Für Gründer:innen ist das eine tolle Zeit: Die Menschen in der Firma sind wie eine Familie. Alle ziehen an einem Strang, Entscheidungen werden auf Zuruf getroffen. Keine Atempause, Geschichte wird gemacht, es geht voran. (2)
Phase 2
Das ändert sich, wenn das Unternehmen wächst: Plötzlich gibt es feste Abläufe, Prozesse, Rollen. Und damit Bedarf nach Mitarbeiter:innen mit ganz bestimmten Kompetenzen. Man stellt seniorere Kräfte ein. Menschen, die anderswo schon Karriere gemacht haben.
Für Gründer:innen ist das eine nicht mehr ganz so einfache Zeit: Plötzlich sind da Menschen im Unternehmen, die nicht nur andere Erfahrungen, sondern auch eine andere Kultur mitbringen. Die Familie wird zur Zweck-WG. Gleichzeitig wird alles langsamer.

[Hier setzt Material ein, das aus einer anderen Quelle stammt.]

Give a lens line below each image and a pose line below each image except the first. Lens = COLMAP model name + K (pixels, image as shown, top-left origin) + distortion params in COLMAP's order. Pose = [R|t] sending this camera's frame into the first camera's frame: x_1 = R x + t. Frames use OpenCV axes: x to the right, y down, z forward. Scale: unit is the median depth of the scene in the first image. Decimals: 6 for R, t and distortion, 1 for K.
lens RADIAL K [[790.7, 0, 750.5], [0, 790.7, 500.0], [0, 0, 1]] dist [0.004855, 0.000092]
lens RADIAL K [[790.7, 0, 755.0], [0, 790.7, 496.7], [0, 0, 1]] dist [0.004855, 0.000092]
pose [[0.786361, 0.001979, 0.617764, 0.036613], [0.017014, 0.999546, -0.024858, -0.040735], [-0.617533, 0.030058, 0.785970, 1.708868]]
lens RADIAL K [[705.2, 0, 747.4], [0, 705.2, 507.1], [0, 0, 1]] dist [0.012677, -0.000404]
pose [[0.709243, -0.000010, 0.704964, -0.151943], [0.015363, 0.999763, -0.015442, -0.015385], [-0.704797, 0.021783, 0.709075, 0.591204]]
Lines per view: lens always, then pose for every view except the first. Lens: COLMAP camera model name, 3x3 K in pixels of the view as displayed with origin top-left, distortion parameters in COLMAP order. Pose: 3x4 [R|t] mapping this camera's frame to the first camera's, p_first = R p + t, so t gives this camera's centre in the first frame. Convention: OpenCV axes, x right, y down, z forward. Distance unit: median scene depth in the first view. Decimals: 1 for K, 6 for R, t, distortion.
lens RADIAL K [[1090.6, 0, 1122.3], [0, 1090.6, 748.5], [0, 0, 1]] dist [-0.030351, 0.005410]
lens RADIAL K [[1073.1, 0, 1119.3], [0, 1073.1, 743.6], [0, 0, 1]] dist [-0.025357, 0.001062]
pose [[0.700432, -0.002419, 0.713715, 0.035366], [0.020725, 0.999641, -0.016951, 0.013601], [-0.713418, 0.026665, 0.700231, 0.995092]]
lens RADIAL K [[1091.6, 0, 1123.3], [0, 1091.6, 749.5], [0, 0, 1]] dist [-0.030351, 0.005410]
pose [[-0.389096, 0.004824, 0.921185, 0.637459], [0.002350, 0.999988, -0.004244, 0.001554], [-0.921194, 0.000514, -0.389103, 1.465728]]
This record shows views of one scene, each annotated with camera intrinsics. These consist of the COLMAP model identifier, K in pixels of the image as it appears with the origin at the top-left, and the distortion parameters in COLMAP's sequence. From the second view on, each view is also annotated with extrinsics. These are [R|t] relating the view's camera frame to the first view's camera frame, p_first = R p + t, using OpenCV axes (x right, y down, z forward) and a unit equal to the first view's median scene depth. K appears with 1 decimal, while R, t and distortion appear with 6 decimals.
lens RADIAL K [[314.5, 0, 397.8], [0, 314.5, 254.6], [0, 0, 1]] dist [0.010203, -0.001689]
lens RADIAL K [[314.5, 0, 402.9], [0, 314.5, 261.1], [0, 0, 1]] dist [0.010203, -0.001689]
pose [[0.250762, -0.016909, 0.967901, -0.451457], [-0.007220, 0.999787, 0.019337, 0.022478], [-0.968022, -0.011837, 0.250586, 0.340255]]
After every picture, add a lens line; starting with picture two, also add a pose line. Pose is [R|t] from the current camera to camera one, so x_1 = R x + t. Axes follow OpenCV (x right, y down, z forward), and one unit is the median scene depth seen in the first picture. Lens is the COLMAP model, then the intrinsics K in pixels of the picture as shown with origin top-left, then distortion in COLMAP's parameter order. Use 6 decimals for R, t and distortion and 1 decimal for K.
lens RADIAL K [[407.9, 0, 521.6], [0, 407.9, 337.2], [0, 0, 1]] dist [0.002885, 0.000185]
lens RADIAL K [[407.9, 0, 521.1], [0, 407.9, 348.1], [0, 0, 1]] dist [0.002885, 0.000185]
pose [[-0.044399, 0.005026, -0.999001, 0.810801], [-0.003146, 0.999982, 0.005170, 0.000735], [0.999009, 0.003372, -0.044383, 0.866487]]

Wie ein Fluss, der sich von seiner Quelle in den Bergen entfernt und die Ebene erreicht. Er fließt langsamer. Dadurch lagern sich Sedimente ab, die ihn weiter abbremsen. Er beginnt, zu mäandrieren.
Phase 3
Das Unternehmen entwickelt auch substantiell andere Angebote, Produkte, Services. Plötzlich sind Menschen gefragt, die Dinge können, von denen man als Inhaber:in gar nichts versteht. Mit einem wieder ganz anderem (firmen-)kulturellem Background: Programmierer. Finanzer. Vertriebler. Vielleicht kommt es zu Mitarbeiterbeteiligungen, Übernahmen und Fusionen.
Aus der Zweck-WG wird eine Eigentümergemeinschaft. Oder, um im Bild des Flusses zu bleiben: Es gibt Zuflüsse, deren Wasser eine ganz andere Farbe hat.
Spätestens jetzt kommt es auf, dieses Gefühl der Entfremdung: Man fühlt sich als Gründer:in fühlt man sich mehr und mehr als Fremdkörper im eigenen Unternehmen.
Oft genug wird man auch als solcher empfunden. Schließlich verhält man sich immer noch so wie am Anfang. Bringt sich ohne Rücksicht auf Zuständigkeiten und Hierarchien ein – Stichwort “Founder’s Mode”. Entscheidet impulsiv und auf Zuruf. Und verlangt, dass das ganze Unternehmen weiterhin so schnell und spontan agiert wie am ersten Tag: “Still Day One”, wie Jeff Bezos seit 1997 in jedem Aktionärsbrief schrieb. (3)
Im besten Fall agieren Gründer:innen dabei als positiver Störfaktor: Sie kämpfen gegen die immer weitere “Versandung” der Prozesse, unterstützen die, die gestalten und nicht nur verwalten wollen, halten die Fahne der Innovation hoch.
Eine wichtige, aber anstrengende Rolle. Ein Kampf gegen die Windmühlenflügel der internen Bürokratie und gegen die Mehrheit der eigenen Belegschaft. Oft mehr geduldet als wirklich geliebt. Ein undankbarer Job. Und ein einsamer: Die Mitstreiter:innen der ersten Stunden haben meist längst das Handtuch geworfen.
Da stellt sich aus meiner Sicht zu Recht die Frage, ob man sich das weiter antun möchte, daher zu Recht. Schließlich hat man in den letzten Jahrzehnten vieles zurückgestellt - Familie, Freunde, persönliche Interessen. Noch wäre Zeit und Energie, sich darum zu kümmern.
Keine leichte Entscheidung.
Da ich Unternehmer:innen berate und nicht Unternehmen, ist meine Position: Was auch immer sie machen - bei dieser Entscheidung sollten einmal ihre eigenen Interessen im Vordergrund stehen.
(1)
Fehlfarben. Ein Jahr (Geschichte wird gemacht). Auf: Monarchie und Alltag. 1982.
(2)
Baker, David C. How Your Hiring Strategies Change. Blogpost punctuation.com. 2024.
(3)
"As always, I attach a copy of our original 1997 letter. It remains Day 1."
In: Bezos, Jeff. 2017 Letter to Shareholders, 24.04.2018.